Thank you so much for your reply. I hope when I am your age it will still be working for me
Hi, I was put on tik. three years ago. Before that, I had four cardioversions elec. and they didn't last since I also have MVP. The tik worked well for 2.5 years. After a very stressful family Christmas 2018, the tik stopped working. But while it worked, I appreciated it. The cardiology team is taking a manage the afib by slowing the heart with Metroprolin.(sp). It slows my heart rate so I feel ok, not great, but I prefer it to open heart surgery to put in a new valve, and then maybe they can control the afib. About 25% of my former self, at 71, it takes some getting us too. They did recommend I move to a lower elevation where the heart doesn't have to work as hard. At 4400ft and relocating soon to 2200ft. I have noticed more energy at lower altitudes. You do have to go into the hospital to download tik. Try rate management, lots cheaper. Think of afib as a variation on a theme of a normal heart beat. My heart needs to do alittle dance to move the blood along. (it's hard on the kidneys…drink unsweetened cranberry juice daily).
It's great to see that dofetilide is working for you and all the others. I just wanted to add that all anti-rhythmics stop working eventually and one learns to be happy for the time that it does. Both dofetilide and sotalol are notorious for causing QT prolongation — something to avoid at all costs hence the initial loading at the hospital. Unfortunately I did not pass that test years ago when they tried it. Now that I've had a number of ablations they want to try sotalol and see if that works. It's a long shot but a few days stay in the hospital is a small price to pay. A lot of drugs have scary side effects but the scariest of them all is amiodarone (or Vitamin A as they call it) It is highly toxic but also the only drug that worked for me after I had tried all the rest. And yet I took it for 6 years or so before it stopped working. I just had to have frequent monitoring of liver, thyroid and lung function. As for cost, I am astonished to hear how expensive the generic version can be for some drug plans — glad there are alternatives. Otherwise I would look for a better drug plan and switch.

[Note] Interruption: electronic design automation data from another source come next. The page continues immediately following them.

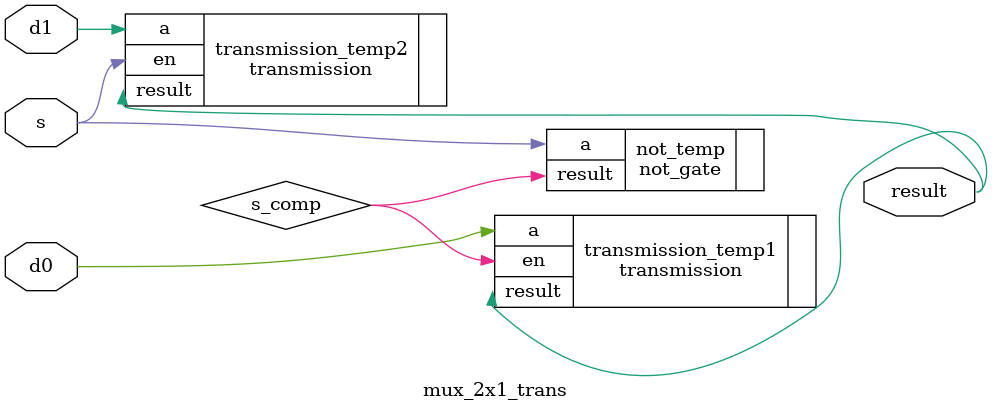
<source format=v>
`include "../tranmission/tranmission.v"

module mux_2x1_trans(input d0, input d1, input s, output result);

	wire s_comp;

	not_gate not_temp(
		.a(s),
		.result(s_comp)
	);

	transmission transmission_temp1(
		.a(d0),
		.en(s_comp),
		.result(result)
	);

	transmission transmission_temp2(
		.a(d1),
		.en(s),
		.result(result)
	);

endmodule
</source>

I did have open heart surgery to replace 2 valves and fix a 3rd one… it was no picnic but I really didn't have a choice. I am also on metoprolol and am hoping it helps keep me in sinus since I am not taking anything else. I was fine for about 14 months after my 2nd ablation, was cardioverted, which only worked about 6 months. I am quite happy with cardioversion at 6 month intervals but my EPs feel I should give sotalol a shot so will do that next time I have an episode. Has been quite a journey.
Though Amiodarone is considered the best for "rhythm control", I'm scared to use it because some people have really bad reactions from it = and the problem is that it has such a long half life that even if you stop taking it, you continue for a long while to have the bad reactions. It's great when it works for people. I know a 92 year old who's been on it for 20 years!
I wonder what people mean when they say that "all anti-rhymics stop working eventually." Do they stop working or just work less? The older we get the more frequent afib attacks might happen anyway. However, some doctors believe that old people only need "rate control" i.e. heart rate speed, and not rhythm control–(-is this something more overarching? Regularity rather than rate?) And at what age are we truly "older." Metoprolol is "rate" control. Many of us have been given both rate control and rhythm control. Sounds like you have good and careful doctors, Mary.